WHERE TO FIND IT IN NEW YORK: 1534. The French Colonial-themed bar uses Oxley in the Wakea, a lightly sweet and subtle variation on an Aviation cocktail. The drink combines Oxley with lavender syrup, lemon, maraschino liqueur and dry Champagne.
ST. GEORGE TERROIR GIN: “I’m really partial to St. George, I carry all of their gins," notes Young. "One that is extremely different is their 'Terroir.' Inspired by aromas found in California's coastal forests, the West Coast gin is infused with native botanicals like bay laurel, sage and Douglas fir.
WHERE TO FIND IT IN NAPA: Goose & Gander. Here, the refreshing Coastal Pimm’s Cup highlights Terroir’s woodland notes with lemon, cucumbers, bitters, soda water and Pimm’s #1. The herbal cocktail is topped with locally-sourced bay leaves, fennel and borage flowers.
SILVERTIP GIN: The name of this Montana-made gin comes from the process by which it's produced. “It’s distilled using only the silver tips of the juniper [leaves]," Young explains. "A husband and wife team make it in small batches and all the botanicals they grow in their own garden. It has notes of Thai basil—it’s a bit more herbaceous and earthy.”
WHERE TO FIND IT IN D.C.: The Hamilton.
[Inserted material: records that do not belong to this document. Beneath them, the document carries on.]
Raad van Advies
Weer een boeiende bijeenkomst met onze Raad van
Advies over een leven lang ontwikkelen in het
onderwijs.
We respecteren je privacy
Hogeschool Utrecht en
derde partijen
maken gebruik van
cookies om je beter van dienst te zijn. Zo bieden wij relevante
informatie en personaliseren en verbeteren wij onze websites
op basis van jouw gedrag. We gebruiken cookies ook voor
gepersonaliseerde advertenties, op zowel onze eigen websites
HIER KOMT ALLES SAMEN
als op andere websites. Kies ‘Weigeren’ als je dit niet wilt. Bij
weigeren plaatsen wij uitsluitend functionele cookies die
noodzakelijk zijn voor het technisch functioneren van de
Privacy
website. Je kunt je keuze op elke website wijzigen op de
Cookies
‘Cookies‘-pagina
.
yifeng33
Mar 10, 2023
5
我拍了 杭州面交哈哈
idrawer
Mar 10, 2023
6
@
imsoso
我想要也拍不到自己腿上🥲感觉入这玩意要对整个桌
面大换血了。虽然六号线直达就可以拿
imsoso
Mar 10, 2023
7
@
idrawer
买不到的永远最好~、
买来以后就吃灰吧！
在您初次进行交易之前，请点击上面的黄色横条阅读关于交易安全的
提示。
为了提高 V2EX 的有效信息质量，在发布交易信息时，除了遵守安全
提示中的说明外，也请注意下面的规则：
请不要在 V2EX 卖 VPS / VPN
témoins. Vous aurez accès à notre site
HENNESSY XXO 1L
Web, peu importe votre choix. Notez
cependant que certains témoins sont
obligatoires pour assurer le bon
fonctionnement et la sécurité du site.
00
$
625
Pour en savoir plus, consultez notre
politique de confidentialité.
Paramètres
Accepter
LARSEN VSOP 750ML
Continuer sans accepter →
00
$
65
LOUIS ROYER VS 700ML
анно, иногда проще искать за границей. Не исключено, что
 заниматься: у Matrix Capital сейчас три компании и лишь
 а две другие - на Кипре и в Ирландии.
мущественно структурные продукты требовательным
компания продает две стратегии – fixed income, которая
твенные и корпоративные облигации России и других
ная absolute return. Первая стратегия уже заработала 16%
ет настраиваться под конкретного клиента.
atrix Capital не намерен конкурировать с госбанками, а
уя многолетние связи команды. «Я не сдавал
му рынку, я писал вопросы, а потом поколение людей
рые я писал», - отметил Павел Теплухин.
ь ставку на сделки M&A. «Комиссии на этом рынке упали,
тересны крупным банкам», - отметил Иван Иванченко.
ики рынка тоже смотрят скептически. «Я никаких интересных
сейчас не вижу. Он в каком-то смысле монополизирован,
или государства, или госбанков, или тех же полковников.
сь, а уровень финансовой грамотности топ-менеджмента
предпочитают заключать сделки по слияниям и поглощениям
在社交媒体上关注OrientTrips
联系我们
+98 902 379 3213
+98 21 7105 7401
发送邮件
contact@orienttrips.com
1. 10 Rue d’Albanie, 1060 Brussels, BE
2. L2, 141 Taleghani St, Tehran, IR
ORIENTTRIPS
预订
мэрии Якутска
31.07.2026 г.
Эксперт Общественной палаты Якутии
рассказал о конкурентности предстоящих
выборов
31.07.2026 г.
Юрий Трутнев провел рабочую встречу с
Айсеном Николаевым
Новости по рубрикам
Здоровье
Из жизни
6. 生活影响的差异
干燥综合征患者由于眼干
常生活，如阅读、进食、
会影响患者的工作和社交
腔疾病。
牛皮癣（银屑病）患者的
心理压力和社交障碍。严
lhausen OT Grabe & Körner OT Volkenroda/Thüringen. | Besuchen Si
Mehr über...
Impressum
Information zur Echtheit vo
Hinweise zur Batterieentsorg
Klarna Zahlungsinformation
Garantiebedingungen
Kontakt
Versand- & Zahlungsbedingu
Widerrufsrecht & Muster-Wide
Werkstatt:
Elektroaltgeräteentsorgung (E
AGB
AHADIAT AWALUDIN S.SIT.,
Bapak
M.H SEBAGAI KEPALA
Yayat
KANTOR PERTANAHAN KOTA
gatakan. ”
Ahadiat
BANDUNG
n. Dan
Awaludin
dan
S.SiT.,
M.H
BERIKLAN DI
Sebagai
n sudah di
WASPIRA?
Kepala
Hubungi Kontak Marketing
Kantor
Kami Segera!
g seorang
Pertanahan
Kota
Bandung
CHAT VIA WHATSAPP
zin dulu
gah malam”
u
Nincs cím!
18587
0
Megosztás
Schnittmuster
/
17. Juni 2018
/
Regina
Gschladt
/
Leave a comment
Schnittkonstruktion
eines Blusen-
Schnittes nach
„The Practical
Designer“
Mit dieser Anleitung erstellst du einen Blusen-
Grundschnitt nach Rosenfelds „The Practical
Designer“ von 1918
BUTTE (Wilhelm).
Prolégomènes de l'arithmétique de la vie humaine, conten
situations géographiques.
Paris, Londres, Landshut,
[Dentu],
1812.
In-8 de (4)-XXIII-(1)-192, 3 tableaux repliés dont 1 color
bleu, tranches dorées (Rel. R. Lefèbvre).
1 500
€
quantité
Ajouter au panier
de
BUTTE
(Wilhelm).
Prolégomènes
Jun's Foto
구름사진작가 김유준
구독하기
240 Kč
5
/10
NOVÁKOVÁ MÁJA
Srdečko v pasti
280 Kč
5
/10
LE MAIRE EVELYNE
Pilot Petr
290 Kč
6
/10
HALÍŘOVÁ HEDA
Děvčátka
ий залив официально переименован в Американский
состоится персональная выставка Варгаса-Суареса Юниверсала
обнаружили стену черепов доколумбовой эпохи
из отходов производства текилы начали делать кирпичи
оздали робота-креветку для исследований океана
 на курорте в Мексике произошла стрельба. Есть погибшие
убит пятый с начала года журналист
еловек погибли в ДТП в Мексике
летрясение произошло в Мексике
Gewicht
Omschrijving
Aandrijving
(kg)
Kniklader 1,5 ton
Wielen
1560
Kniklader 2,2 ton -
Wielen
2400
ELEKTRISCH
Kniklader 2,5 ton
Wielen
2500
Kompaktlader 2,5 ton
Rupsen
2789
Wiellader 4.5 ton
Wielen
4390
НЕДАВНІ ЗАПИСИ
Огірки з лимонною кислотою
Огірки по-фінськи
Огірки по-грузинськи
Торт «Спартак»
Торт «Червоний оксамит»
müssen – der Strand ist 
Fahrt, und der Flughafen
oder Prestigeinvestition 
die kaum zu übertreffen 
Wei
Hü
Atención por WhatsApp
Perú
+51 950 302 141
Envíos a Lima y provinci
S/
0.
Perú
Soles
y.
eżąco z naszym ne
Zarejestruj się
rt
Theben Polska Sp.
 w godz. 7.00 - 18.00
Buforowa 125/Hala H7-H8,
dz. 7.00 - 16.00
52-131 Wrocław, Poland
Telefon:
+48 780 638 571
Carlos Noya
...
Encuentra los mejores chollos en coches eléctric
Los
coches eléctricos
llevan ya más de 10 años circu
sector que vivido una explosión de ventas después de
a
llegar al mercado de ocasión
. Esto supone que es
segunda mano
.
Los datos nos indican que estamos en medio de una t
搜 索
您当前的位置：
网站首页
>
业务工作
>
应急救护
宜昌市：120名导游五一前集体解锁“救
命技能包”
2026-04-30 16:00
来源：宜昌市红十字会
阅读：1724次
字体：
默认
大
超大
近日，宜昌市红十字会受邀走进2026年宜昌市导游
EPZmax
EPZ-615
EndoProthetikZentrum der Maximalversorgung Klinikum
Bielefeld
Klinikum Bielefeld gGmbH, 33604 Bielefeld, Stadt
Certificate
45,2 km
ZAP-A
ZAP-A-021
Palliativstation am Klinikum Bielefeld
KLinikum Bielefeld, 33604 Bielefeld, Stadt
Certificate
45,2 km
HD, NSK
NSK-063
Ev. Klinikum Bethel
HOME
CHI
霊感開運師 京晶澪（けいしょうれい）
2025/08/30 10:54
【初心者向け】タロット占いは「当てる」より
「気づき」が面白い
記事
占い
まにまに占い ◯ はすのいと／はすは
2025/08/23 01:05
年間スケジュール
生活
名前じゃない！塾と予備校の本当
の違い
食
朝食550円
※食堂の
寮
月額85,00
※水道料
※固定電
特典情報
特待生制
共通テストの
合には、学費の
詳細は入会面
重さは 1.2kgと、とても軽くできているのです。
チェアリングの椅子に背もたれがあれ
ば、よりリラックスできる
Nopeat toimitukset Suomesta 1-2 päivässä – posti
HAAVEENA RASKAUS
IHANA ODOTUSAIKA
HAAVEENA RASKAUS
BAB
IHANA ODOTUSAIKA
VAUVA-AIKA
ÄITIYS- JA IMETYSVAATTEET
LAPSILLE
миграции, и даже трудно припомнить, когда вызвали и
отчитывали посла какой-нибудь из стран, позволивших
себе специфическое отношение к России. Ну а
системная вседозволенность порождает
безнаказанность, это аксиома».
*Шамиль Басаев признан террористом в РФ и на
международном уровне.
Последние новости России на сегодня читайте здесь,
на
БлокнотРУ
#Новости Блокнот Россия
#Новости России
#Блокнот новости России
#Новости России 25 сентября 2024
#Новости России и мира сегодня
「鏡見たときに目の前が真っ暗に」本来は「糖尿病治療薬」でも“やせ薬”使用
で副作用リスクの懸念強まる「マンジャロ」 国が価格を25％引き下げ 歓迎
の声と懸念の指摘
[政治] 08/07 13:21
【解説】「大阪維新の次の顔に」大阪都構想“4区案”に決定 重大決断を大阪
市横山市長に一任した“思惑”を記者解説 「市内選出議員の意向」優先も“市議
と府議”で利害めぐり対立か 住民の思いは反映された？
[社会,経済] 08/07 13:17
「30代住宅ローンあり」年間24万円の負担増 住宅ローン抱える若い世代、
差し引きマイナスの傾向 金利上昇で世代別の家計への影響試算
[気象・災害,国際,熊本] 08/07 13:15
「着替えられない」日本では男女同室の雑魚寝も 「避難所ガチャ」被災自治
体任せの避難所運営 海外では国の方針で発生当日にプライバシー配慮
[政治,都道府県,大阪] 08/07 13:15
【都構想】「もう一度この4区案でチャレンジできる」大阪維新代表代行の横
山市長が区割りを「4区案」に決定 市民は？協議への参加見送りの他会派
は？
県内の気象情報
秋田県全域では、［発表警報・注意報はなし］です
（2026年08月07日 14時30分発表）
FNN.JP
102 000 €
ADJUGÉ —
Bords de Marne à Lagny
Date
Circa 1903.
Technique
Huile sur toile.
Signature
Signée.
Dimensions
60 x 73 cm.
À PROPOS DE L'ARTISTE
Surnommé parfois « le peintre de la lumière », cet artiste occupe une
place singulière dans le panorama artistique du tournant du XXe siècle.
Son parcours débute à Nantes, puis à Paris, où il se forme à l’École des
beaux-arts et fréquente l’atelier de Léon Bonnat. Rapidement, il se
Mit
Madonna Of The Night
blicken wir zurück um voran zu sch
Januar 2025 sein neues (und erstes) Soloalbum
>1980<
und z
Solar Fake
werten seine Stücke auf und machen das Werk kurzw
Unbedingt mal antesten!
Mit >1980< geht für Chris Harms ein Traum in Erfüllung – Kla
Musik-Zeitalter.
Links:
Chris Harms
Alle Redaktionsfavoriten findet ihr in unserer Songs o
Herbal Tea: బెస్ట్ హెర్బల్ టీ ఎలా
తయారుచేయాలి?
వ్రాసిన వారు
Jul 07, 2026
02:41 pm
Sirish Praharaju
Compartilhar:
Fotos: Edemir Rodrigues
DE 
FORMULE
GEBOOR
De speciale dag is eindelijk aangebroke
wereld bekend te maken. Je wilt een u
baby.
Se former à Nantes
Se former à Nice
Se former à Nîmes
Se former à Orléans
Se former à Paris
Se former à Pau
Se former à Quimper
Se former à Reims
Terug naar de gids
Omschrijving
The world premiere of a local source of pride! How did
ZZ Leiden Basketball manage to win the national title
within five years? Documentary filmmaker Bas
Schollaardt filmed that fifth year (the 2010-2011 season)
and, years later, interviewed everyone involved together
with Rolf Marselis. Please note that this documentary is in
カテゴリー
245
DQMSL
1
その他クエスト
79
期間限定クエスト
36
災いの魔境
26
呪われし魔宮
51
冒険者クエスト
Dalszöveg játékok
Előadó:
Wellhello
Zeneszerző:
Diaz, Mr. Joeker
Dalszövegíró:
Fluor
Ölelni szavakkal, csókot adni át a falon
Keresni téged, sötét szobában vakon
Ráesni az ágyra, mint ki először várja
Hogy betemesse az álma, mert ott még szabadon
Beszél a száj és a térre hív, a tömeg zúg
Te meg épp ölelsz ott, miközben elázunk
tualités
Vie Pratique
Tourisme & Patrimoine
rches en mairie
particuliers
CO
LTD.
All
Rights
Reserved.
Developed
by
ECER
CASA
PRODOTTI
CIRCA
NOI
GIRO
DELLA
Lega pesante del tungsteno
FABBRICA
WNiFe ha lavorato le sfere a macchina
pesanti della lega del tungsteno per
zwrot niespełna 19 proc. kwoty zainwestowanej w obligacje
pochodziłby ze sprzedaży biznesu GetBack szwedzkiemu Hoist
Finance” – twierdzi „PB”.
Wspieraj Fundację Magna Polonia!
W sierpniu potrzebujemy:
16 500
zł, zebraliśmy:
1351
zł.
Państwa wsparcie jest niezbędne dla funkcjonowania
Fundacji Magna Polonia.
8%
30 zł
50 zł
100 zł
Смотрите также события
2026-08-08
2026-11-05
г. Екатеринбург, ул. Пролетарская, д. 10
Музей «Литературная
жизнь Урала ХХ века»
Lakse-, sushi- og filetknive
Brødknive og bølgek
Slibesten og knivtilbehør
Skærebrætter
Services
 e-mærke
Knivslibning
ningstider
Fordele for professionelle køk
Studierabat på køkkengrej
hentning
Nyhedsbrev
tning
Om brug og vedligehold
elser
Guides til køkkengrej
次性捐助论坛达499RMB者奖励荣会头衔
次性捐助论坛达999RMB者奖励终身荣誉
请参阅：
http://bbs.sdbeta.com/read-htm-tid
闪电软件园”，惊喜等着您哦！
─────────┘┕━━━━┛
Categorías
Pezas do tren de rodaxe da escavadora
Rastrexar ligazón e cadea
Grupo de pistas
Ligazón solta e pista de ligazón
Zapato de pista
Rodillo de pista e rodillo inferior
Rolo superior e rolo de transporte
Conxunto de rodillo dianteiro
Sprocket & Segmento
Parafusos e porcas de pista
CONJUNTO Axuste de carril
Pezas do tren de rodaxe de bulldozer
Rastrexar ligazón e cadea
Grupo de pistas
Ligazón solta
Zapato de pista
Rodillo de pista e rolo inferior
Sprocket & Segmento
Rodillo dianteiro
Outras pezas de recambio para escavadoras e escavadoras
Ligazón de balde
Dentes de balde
A take on a French 75, the French 14th (named for the restaurant's street address) blends the smooth and aromatic Silvertip with lemon juice and Prosecco as a sweeter alternative to traditional dry Champagne.
THE BOTANIST ISLAY GIN: The peaty, Islay gin is made by Bruichladdich, a top Scotch producer. "They highlight the chamomile and not many gins use chamomile," Young says. "When I saw that I thought instantly that it’s appropriate for the Mandarin because of their amazing tea program.”
WHERE TO FIND IT IN PITTSBURGH: Legume. This restaurant's Pickled Gibson offsets The Botanist’s florally-herbal flavors by mixing it with salty-spicy green onion brine and Dolin Dry Vermouth.
DEATH'S DOOR GIN: “When I see Death’s Door on a menu I give the bar manager kudos," Young says. "It’s slightly higher in proof than the usual style—around 88 proof—so it works great in a cocktail. It drinks more like a white whiskey so it’s a great gin for male drinkers stuck on small batch bourbons.” The distillery in Wisconsin uses their own vodka as the base and infuses it with juniper berries, coriander seeds and fennel seeds for a bold, slightly spicy gin.
WHERE TO FIND IT IN ATLANTA: The Optimist. The oyster bar serves a slightly savory version of a gin and tonic made with Death’s Door, Fever Tree tonic from London and celery bitters. It's garnished with a sprinkle of salt and black pepper.